- What you will do: Only the lines from the beginning of the data through the one with "wire [3:0] data_in" belong in the answer, each retyped exactly, with pictures left out.

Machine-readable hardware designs
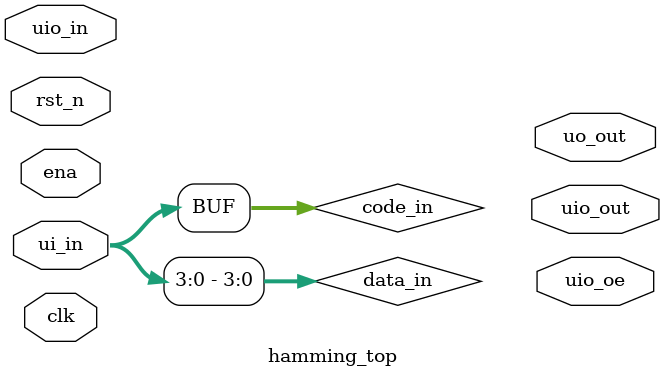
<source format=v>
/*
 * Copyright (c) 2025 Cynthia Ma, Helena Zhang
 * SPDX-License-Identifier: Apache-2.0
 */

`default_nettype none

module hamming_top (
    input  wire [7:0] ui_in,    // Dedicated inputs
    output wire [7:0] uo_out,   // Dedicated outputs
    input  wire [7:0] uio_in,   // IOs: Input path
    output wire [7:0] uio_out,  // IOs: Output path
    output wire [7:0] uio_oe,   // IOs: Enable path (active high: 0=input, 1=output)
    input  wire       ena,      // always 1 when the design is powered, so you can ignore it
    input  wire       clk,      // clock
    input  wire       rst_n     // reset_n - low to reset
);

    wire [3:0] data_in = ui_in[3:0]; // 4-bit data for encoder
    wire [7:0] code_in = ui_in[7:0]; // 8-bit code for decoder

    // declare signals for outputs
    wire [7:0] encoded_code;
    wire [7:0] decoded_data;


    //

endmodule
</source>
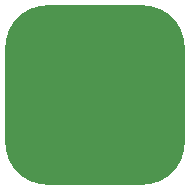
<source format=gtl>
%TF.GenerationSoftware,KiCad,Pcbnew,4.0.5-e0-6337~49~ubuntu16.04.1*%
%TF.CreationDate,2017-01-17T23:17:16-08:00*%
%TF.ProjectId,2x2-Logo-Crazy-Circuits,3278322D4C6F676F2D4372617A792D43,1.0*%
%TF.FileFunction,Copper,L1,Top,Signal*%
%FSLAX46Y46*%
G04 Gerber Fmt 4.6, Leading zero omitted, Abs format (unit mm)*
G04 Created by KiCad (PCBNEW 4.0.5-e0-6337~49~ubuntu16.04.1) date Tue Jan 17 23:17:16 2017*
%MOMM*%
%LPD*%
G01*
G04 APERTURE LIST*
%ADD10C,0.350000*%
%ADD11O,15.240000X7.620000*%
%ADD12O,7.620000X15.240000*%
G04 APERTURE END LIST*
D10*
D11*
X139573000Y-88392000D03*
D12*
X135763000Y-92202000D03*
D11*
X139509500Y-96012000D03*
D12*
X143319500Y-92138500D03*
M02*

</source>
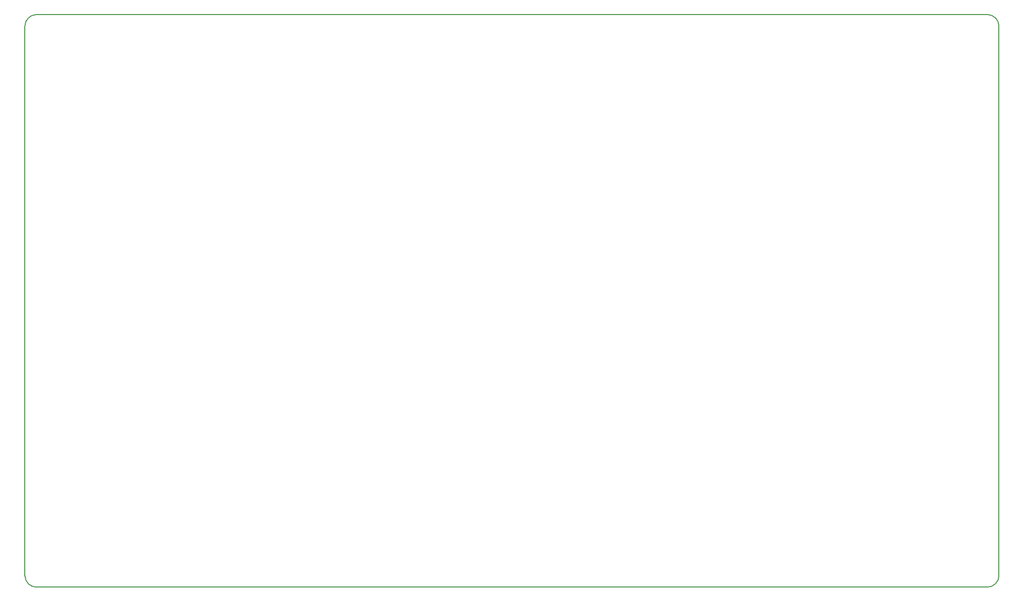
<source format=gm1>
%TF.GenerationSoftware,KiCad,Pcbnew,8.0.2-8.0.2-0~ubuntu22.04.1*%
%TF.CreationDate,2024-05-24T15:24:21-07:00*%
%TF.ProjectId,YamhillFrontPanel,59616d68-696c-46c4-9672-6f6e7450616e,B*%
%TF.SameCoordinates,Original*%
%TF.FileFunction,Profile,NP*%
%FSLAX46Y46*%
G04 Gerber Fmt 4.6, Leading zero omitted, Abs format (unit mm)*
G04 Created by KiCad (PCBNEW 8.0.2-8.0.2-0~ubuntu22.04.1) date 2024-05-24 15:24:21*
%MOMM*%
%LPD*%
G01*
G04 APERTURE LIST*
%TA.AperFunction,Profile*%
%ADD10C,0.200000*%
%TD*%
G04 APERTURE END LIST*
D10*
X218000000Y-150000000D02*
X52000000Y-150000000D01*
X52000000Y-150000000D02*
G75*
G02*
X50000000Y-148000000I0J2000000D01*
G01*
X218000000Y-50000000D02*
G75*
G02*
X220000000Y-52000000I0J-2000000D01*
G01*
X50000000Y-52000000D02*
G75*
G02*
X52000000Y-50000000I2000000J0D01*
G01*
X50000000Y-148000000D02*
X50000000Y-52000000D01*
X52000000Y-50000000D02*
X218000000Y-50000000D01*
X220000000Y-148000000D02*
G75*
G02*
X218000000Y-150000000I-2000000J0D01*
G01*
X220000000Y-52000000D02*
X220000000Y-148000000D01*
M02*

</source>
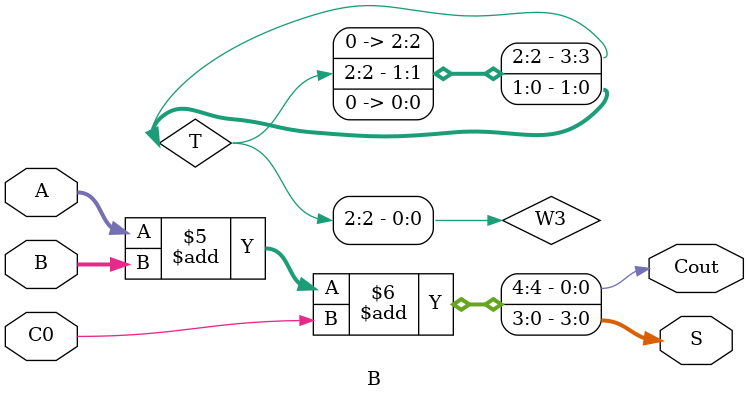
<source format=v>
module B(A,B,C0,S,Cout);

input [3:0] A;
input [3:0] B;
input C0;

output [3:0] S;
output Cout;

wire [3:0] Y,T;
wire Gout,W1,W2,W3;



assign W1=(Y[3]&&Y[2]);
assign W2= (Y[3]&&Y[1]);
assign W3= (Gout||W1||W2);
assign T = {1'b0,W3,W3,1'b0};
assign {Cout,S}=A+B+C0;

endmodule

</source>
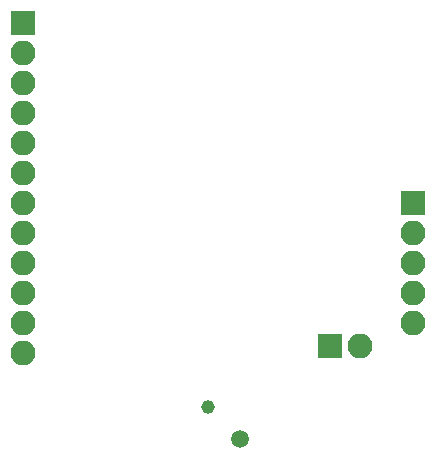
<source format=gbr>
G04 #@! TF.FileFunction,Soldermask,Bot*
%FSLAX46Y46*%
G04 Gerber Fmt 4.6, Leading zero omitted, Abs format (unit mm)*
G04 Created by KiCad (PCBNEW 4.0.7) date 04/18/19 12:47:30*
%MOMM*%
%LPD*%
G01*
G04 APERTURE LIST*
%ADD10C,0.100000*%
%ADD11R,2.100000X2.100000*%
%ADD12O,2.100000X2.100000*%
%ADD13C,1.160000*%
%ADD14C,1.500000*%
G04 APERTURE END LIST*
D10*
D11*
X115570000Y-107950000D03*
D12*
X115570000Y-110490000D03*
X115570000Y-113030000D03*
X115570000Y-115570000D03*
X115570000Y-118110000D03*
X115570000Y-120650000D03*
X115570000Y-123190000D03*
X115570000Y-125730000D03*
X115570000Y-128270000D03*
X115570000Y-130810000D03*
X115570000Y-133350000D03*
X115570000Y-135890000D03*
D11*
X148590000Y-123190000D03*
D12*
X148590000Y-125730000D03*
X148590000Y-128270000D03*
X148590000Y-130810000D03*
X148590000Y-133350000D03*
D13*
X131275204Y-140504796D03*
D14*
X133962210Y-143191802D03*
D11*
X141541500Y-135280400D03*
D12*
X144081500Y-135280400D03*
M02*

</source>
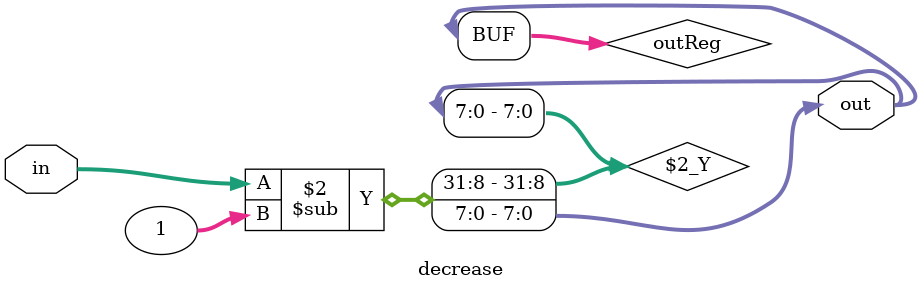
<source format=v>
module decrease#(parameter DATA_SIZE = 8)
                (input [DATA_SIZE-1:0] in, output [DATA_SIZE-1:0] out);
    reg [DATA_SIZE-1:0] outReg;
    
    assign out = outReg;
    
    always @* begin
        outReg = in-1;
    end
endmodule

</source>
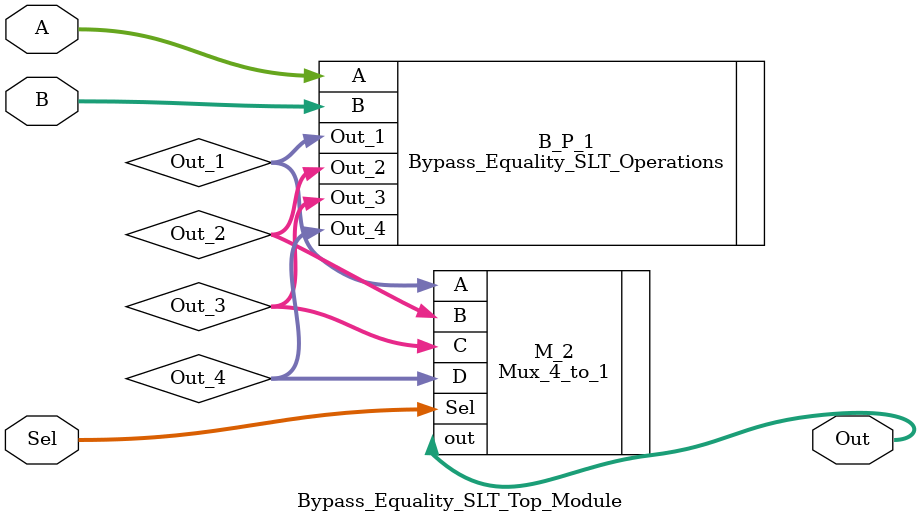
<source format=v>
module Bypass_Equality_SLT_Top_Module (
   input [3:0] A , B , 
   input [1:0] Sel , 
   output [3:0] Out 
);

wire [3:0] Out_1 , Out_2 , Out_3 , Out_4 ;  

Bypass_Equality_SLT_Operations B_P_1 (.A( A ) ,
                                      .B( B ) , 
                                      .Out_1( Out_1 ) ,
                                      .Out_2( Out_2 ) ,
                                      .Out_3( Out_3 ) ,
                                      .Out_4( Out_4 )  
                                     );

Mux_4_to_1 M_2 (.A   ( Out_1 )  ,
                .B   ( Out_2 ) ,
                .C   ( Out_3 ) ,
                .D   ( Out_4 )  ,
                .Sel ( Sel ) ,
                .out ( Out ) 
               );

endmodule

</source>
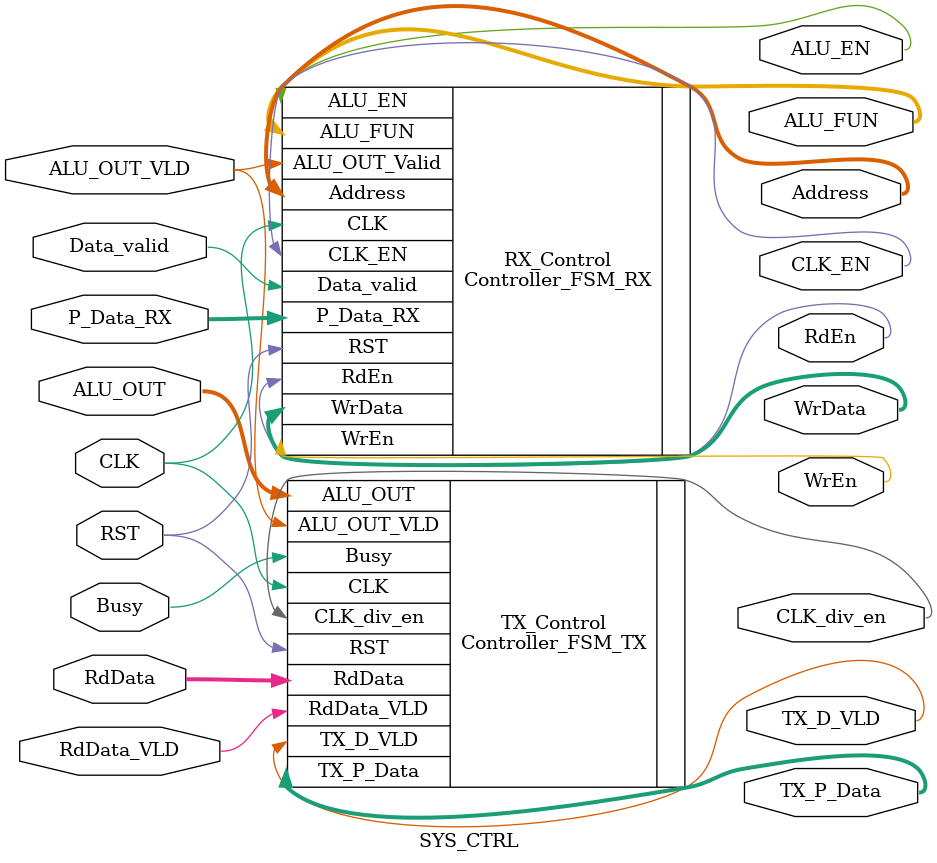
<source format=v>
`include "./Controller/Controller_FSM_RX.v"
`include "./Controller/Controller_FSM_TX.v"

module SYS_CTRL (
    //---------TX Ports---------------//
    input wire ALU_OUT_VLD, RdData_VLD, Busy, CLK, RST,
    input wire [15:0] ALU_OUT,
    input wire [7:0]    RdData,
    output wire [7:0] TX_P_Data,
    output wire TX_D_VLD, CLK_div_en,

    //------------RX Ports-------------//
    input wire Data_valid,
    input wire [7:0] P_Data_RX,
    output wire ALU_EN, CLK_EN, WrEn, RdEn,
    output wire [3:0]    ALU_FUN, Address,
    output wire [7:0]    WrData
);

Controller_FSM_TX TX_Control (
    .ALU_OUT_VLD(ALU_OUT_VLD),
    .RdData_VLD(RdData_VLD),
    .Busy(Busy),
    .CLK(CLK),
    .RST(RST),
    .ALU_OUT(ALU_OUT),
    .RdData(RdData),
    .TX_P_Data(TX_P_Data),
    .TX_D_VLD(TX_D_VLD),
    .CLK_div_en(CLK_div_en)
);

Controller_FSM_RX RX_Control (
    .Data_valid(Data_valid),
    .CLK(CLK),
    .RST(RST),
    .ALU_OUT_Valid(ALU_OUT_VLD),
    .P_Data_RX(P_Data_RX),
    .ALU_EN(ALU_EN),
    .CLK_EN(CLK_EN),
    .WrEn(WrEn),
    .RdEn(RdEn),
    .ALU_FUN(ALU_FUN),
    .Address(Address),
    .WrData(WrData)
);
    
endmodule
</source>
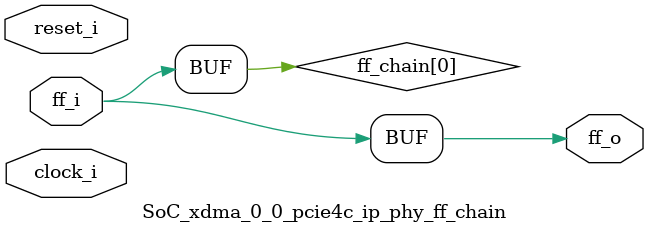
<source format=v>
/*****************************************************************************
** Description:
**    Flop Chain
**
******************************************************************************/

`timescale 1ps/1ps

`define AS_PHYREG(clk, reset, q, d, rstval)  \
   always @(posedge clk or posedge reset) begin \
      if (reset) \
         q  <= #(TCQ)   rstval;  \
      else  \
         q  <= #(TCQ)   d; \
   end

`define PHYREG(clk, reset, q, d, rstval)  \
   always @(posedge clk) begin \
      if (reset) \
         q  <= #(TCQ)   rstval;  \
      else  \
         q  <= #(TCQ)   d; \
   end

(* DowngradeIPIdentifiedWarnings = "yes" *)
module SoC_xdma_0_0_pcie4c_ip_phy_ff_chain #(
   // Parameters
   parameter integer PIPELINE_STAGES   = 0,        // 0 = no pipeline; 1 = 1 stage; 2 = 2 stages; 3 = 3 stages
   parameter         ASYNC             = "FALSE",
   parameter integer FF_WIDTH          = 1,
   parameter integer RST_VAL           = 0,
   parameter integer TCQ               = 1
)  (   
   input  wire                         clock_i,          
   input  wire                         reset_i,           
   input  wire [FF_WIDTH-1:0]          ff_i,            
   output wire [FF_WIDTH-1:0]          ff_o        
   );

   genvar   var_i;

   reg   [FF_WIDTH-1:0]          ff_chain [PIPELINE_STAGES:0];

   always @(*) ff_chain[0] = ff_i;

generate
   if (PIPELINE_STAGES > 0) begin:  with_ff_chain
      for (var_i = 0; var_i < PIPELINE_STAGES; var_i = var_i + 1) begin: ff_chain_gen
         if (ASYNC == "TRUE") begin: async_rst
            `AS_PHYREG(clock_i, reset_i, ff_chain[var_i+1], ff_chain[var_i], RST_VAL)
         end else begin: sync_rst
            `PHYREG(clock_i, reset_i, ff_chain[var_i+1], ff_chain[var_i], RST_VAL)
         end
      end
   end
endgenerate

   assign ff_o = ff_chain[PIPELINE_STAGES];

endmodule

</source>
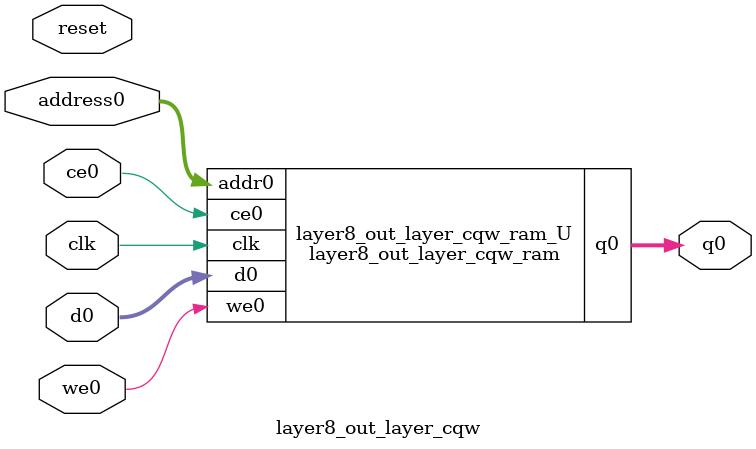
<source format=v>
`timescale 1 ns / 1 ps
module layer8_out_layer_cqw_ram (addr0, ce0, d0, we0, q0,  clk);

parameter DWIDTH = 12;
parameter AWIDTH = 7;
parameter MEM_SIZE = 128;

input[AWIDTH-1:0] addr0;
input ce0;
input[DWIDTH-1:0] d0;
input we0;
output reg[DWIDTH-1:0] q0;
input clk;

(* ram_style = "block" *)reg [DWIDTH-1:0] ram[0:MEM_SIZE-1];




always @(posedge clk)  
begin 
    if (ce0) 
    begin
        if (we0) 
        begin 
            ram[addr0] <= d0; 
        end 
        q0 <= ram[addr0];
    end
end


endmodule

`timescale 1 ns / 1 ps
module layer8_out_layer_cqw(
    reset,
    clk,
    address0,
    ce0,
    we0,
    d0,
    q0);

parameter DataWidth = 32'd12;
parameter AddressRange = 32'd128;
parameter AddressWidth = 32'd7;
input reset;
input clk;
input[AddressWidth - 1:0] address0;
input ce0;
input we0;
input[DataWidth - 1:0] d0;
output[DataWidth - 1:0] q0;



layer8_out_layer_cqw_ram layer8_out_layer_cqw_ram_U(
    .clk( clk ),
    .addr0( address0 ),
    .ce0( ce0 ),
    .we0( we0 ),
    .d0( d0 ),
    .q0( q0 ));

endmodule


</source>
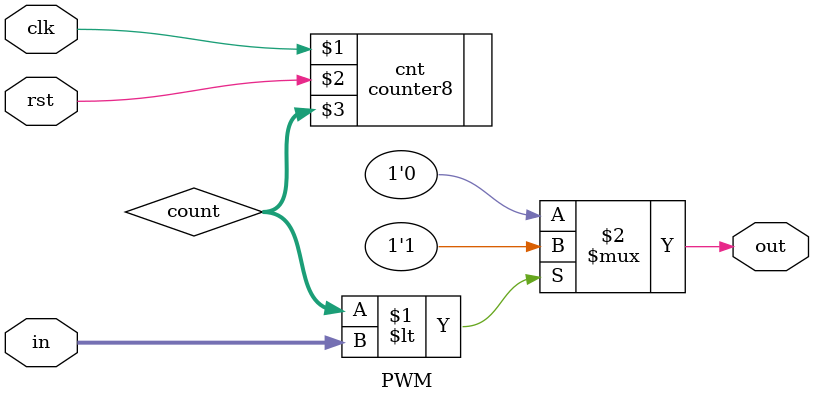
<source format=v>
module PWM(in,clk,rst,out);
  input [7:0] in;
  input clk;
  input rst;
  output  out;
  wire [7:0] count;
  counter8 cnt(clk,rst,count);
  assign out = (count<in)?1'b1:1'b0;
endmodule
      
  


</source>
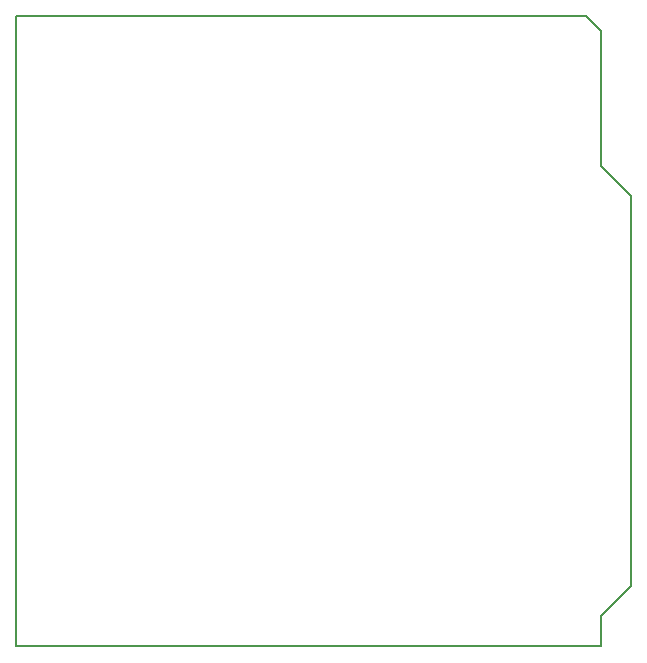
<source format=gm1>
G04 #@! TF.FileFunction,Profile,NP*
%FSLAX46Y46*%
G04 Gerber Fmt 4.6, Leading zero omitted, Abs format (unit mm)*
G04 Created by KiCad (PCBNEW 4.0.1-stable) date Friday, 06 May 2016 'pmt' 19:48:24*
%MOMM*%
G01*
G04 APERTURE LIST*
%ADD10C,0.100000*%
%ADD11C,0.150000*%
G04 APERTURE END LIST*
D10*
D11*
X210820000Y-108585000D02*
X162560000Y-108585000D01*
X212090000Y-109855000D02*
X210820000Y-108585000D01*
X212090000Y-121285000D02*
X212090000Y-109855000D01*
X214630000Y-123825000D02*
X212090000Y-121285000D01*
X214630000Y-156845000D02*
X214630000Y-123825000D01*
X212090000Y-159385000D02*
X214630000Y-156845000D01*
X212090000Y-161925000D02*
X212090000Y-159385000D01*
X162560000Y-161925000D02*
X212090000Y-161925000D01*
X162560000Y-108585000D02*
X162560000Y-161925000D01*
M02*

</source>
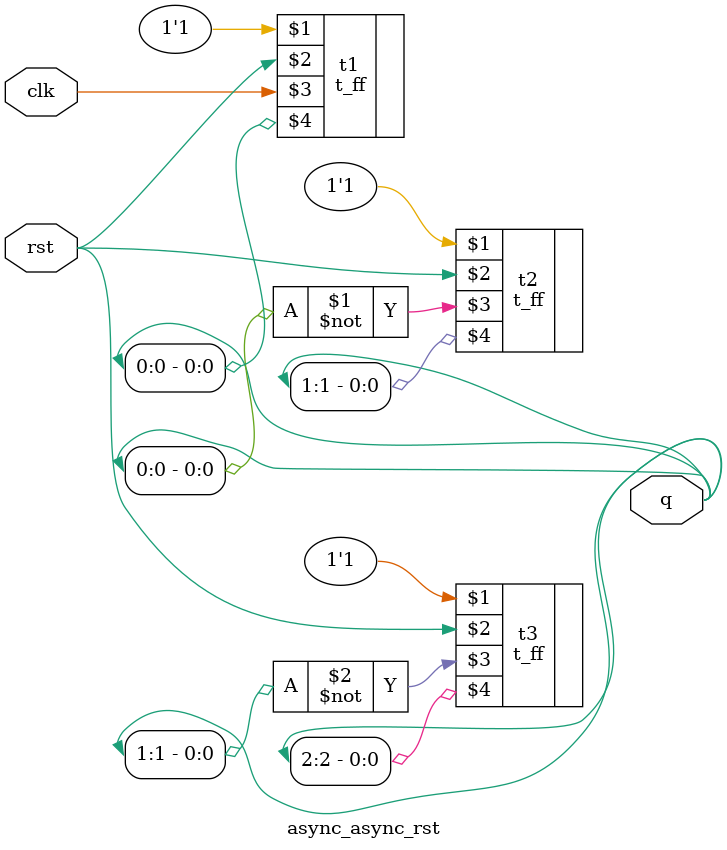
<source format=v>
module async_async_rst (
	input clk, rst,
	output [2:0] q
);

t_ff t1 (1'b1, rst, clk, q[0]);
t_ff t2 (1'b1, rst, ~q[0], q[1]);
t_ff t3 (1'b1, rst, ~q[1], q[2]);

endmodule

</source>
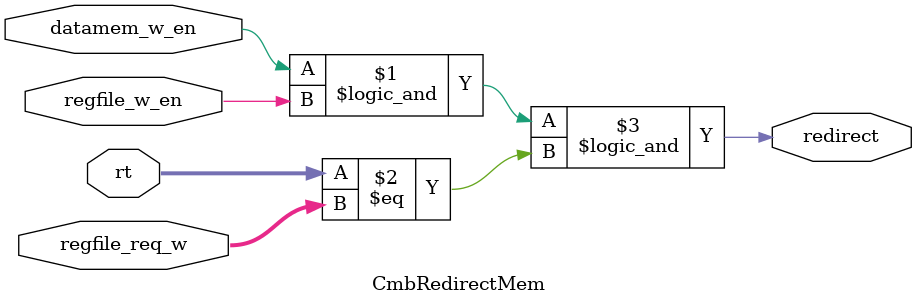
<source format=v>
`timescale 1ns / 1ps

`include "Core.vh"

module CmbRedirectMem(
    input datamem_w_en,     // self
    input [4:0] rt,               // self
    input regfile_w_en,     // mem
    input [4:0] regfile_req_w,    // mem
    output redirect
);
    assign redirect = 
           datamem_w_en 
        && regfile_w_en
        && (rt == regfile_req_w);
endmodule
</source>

- Exercise result:
<source format=v>
/*
 * Copyright (c) 2025 Cynthia Ma, Helena Zhang
 * SPDX-License-Identifier: Apache-2.0
 */

`default_nettype none

module hamming_top (
    input  wire [7:0] ui_in,    // Dedicated inputs
    output wire [7:0] uo_out,   // Dedicated outputs
    input  wire [7:0] uio_in,   // IOs: Input path
    output wire [7:0] uio_out,  // IOs: Output path
    output wire [7:0] uio_oe,   // IOs: Enable path (active high: 0=input, 1=output)
    input  wire       ena,      // always 1 when the design is powered, so you can ignore it
    input  wire       clk,      // clock
    input  wire       rst_n     // reset_n - low to reset
);

    wire [3:0] data_in = ui_in[3:0]; // 4-bit data for encoder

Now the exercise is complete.